● **Directive**: Format the lines as a numbered list, omitting blank lines, beginning at the line that has "table_cell 有 無 [310, 1568, 634, 1631]" and stopping after the line that has "table_cell [267, 749, 634, 818]".

● **Stored data**:
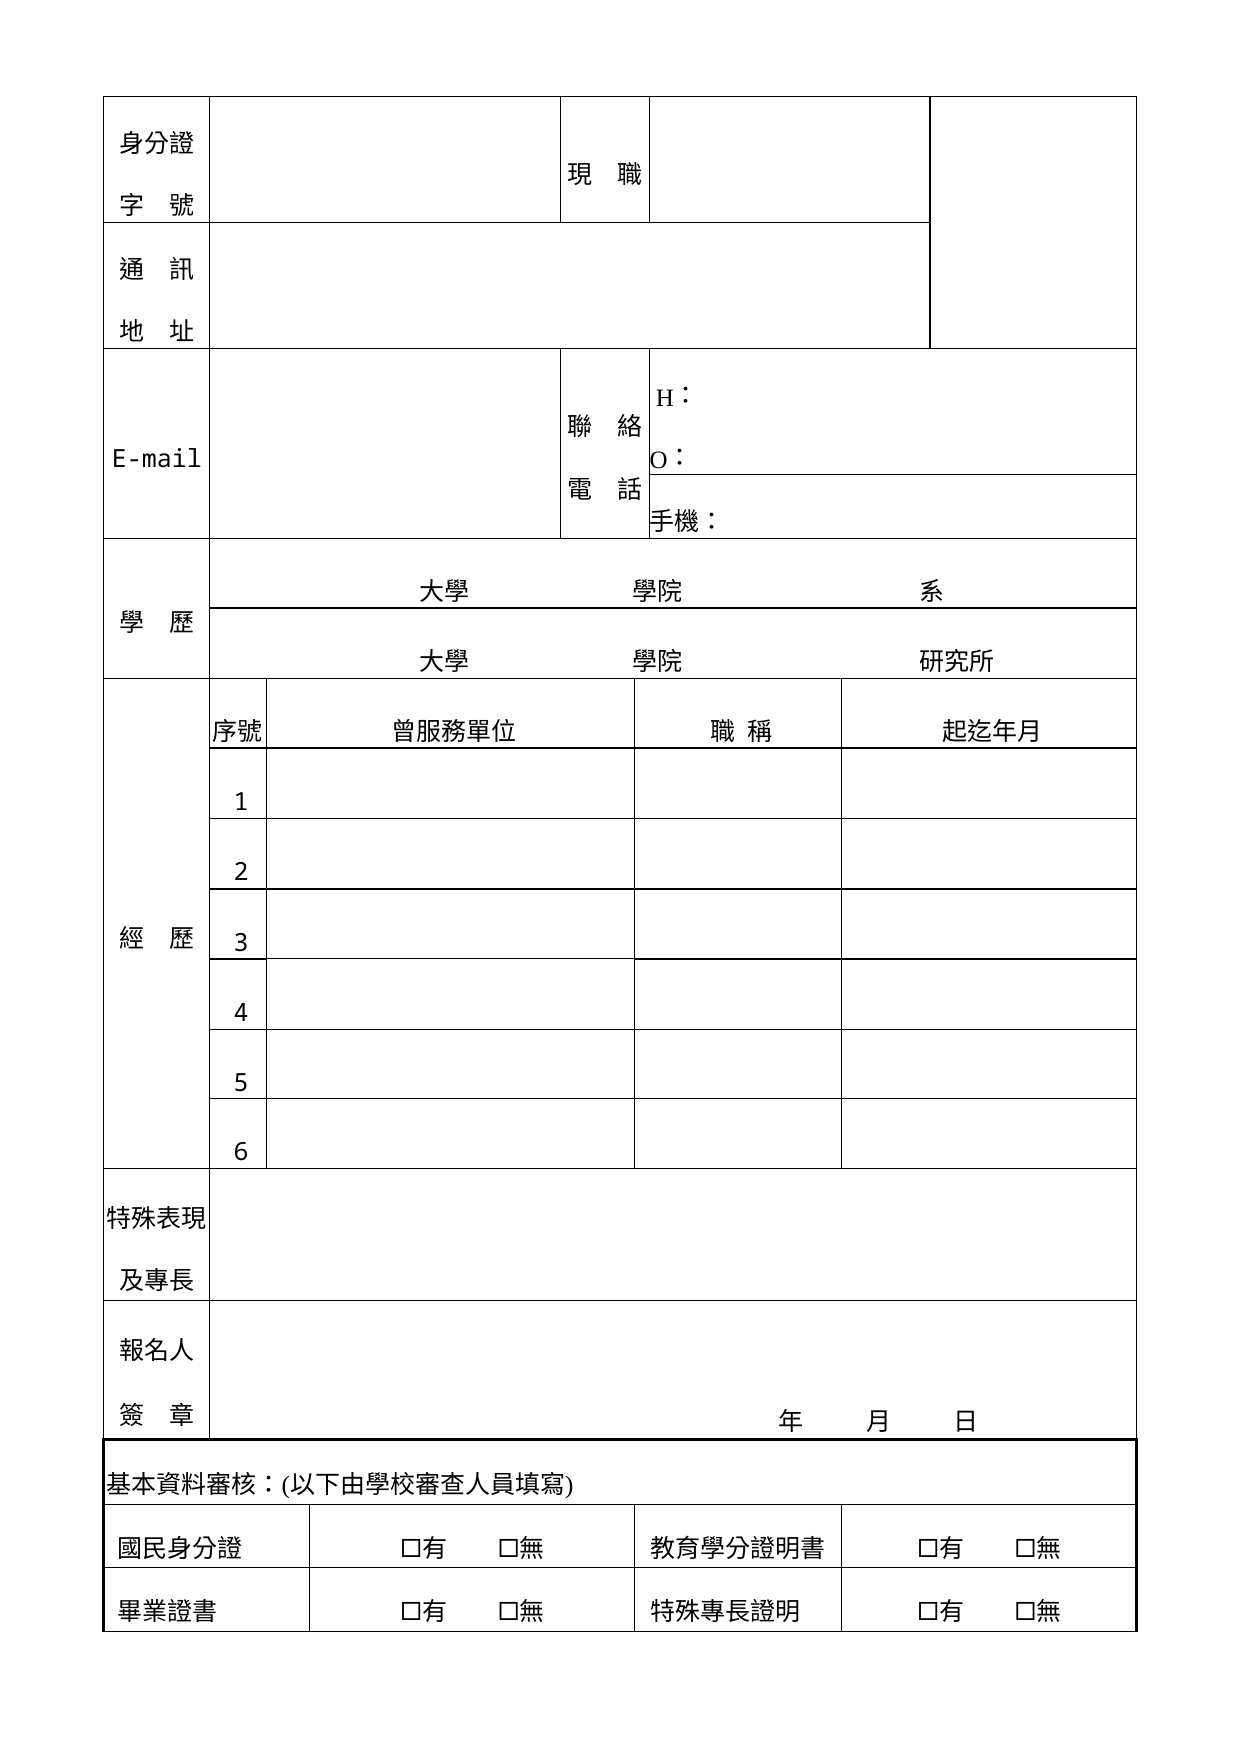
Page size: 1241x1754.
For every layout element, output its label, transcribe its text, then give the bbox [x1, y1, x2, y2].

table_cell 有 無 [310, 1568, 634, 1631]
table_cell [635, 1099, 841, 1168]
table_cell [267, 1099, 634, 1168]
table_cell [842, 960, 1136, 1028]
table_cell [842, 890, 1136, 958]
table_cell 現 職 [561, 97, 649, 222]
table_cell 學 歷 [104, 539, 209, 677]
table_cell 基本資料審核：(以下由學校審查人員填寫) [105, 1441, 1135, 1504]
table_cell [210, 349, 560, 537]
table_cell [267, 959, 634, 1028]
table_cell 教育學分證明書 [635, 1505, 841, 1567]
table_cell 有 無 [842, 1505, 1135, 1567]
table_cell [842, 749, 1136, 818]
table_header [931, 97, 1136, 348]
table_cell 身分證 字 號 [104, 97, 209, 222]
table_cell 報名人 簽 章 [104, 1301, 209, 1438]
table_cell [650, 97, 929, 222]
table_cell [842, 1030, 1136, 1098]
table_cell E-mail [104, 349, 209, 537]
table_cell 曾服務單位 [267, 679, 634, 747]
table_cell 5 [210, 1030, 266, 1098]
table_cell 經 歷 [104, 679, 209, 1168]
table_cell [267, 749, 634, 818]
table_cell [635, 960, 841, 1028]
table_cell 年 月 日 [210, 1301, 1136, 1438]
table_cell [635, 1030, 841, 1098]
table_cell [635, 819, 841, 888]
table_cell 大學 學院 系 [210, 539, 1136, 607]
table_cell 6 [210, 1099, 266, 1168]
table_cell 1 [210, 749, 266, 818]
table_cell [842, 1099, 1136, 1168]
table_cell 2 [210, 819, 266, 888]
table_cell 職 稱 [635, 679, 841, 747]
table_cell 特殊專長證明 [635, 1568, 841, 1631]
table_cell 4 [210, 960, 266, 1028]
table_cell 特殊表現 及專長 [104, 1169, 209, 1299]
table_cell 畢業證書 [105, 1568, 309, 1631]
table_cell 起迄年月 [842, 679, 1136, 747]
table_cell H： O： [650, 349, 1136, 474]
table_cell [842, 819, 1136, 888]
table_cell [267, 890, 634, 958]
table_cell 大學 學院 研究所 [210, 609, 1136, 677]
table_cell 通 訊 地 址 [104, 223, 209, 348]
table_cell 聯 絡 電 話 [561, 349, 649, 537]
table_cell [210, 223, 929, 348]
table_cell [267, 1030, 634, 1098]
table_cell [210, 1169, 1136, 1299]
table_cell 手機： [650, 475, 1136, 537]
table_cell [210, 97, 560, 222]
table_cell 序號 [210, 679, 266, 747]
table_cell 國民身分證 [105, 1505, 309, 1567]
table_cell 有 無 [310, 1505, 634, 1567]
table_cell [635, 749, 841, 818]
table_cell [267, 819, 634, 888]
table_cell 3 [210, 890, 266, 958]
table_cell 有 無 [842, 1568, 1135, 1631]
table_cell [635, 890, 841, 958]
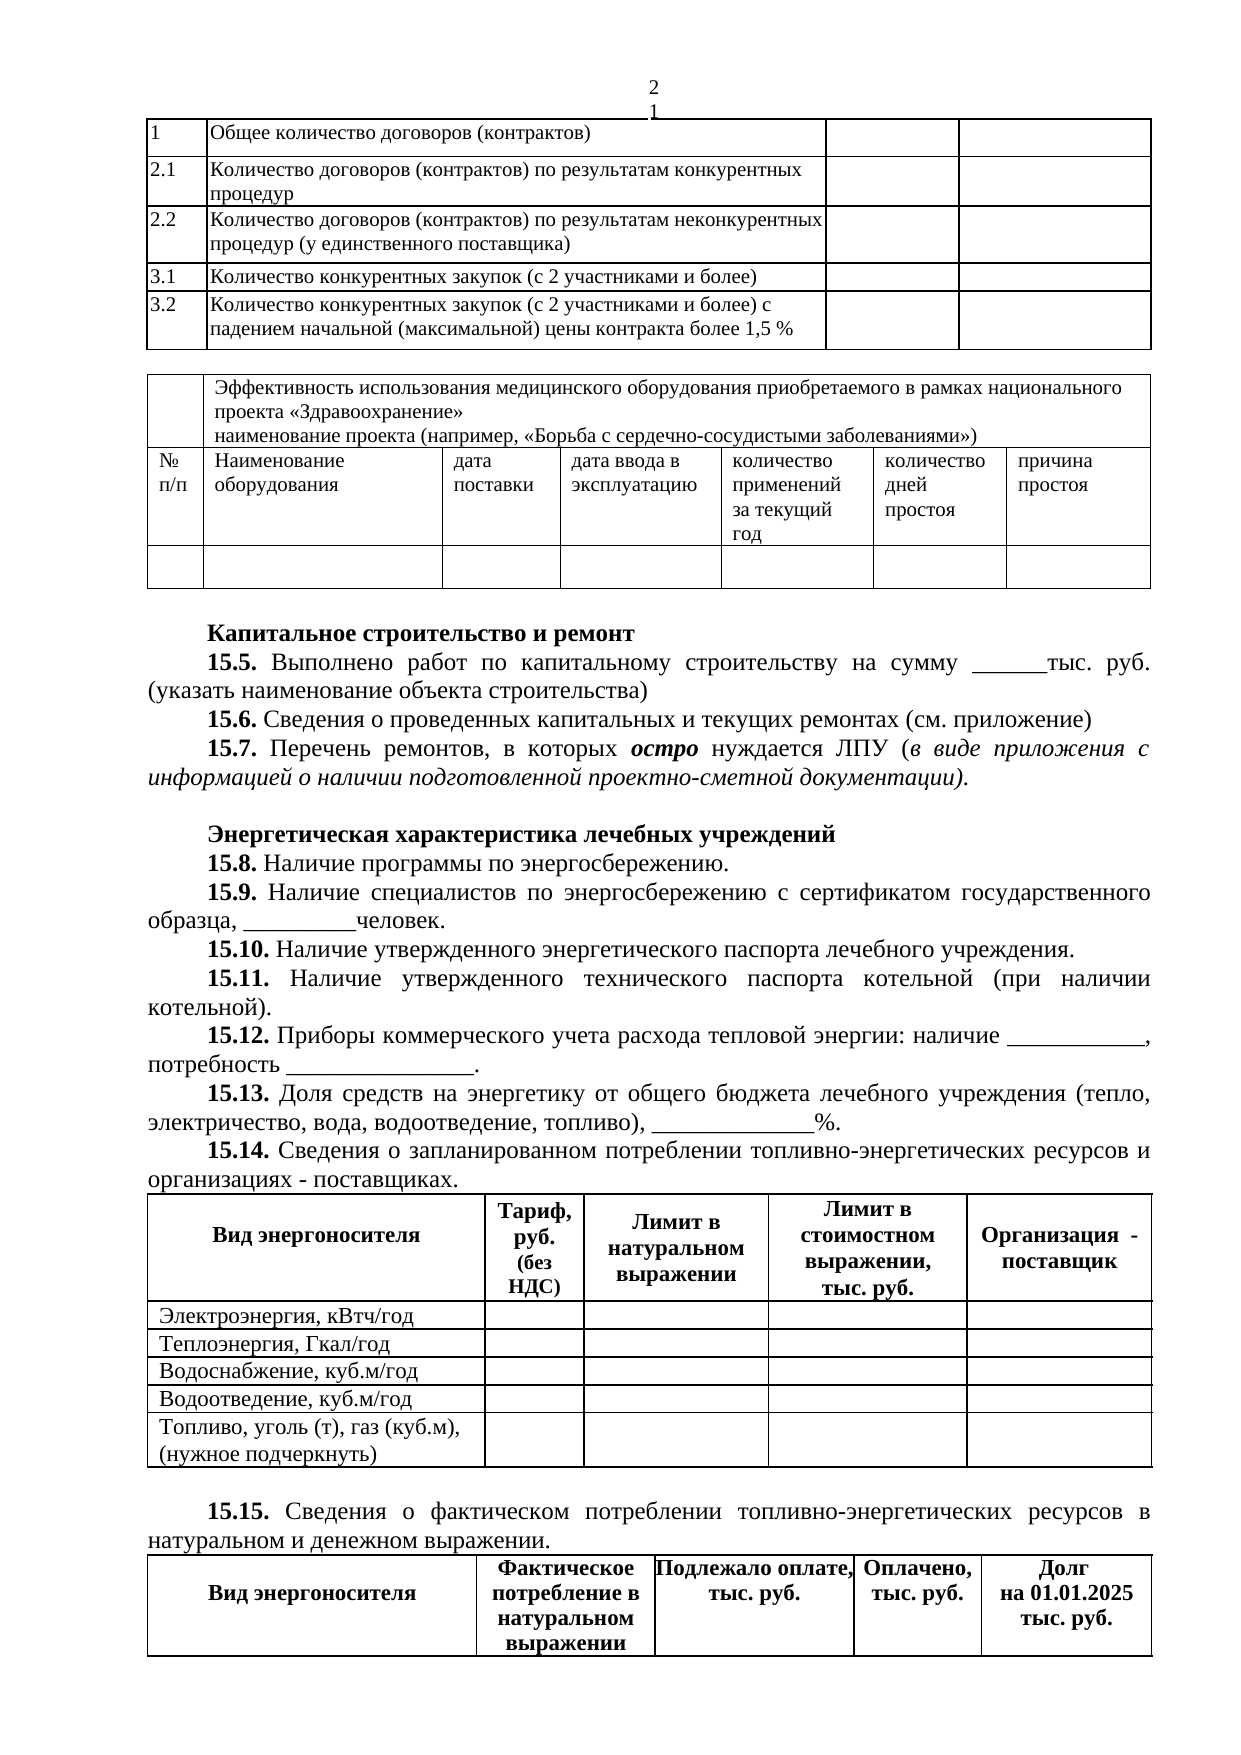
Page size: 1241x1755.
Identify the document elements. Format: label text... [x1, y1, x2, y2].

● **Problem solution**:
1. table_cell 有 無 [310, 1568, 634, 1631]
2. table_cell [635, 1099, 841, 1168]
3. table_cell [267, 1099, 634, 1168]
4. table_cell [842, 960, 1136, 1028]
5. table_cell [842, 890, 1136, 958]
6. table_cell 現 職 [561, 97, 649, 222]
7. table_cell 學 歷 [104, 539, 209, 677]
8. table_cell 基本資料審核：(以下由學校審查人員填寫) [105, 1441, 1135, 1504]
9. table_cell [210, 349, 560, 537]
10. table_cell [267, 959, 634, 1028]
11. table_cell 教育學分證明書 [635, 1505, 841, 1567]
12. table_cell 有 無 [842, 1505, 1135, 1567]
13. table_cell [842, 749, 1136, 818]
14. table_header [931, 97, 1136, 348]
15. table_cell 身分證 字 號 [104, 97, 209, 222]
16. table_cell 報名人 簽 章 [104, 1301, 209, 1438]
17. table_cell [650, 97, 929, 222]
18. table_cell [842, 1030, 1136, 1098]
19. table_cell E-mail [104, 349, 209, 537]
20. table_cell 曾服務單位 [267, 679, 634, 747]
21. table_cell 5 [210, 1030, 266, 1098]
22. table_cell 經 歷 [104, 679, 209, 1168]
23. table_cell [267, 749, 634, 818]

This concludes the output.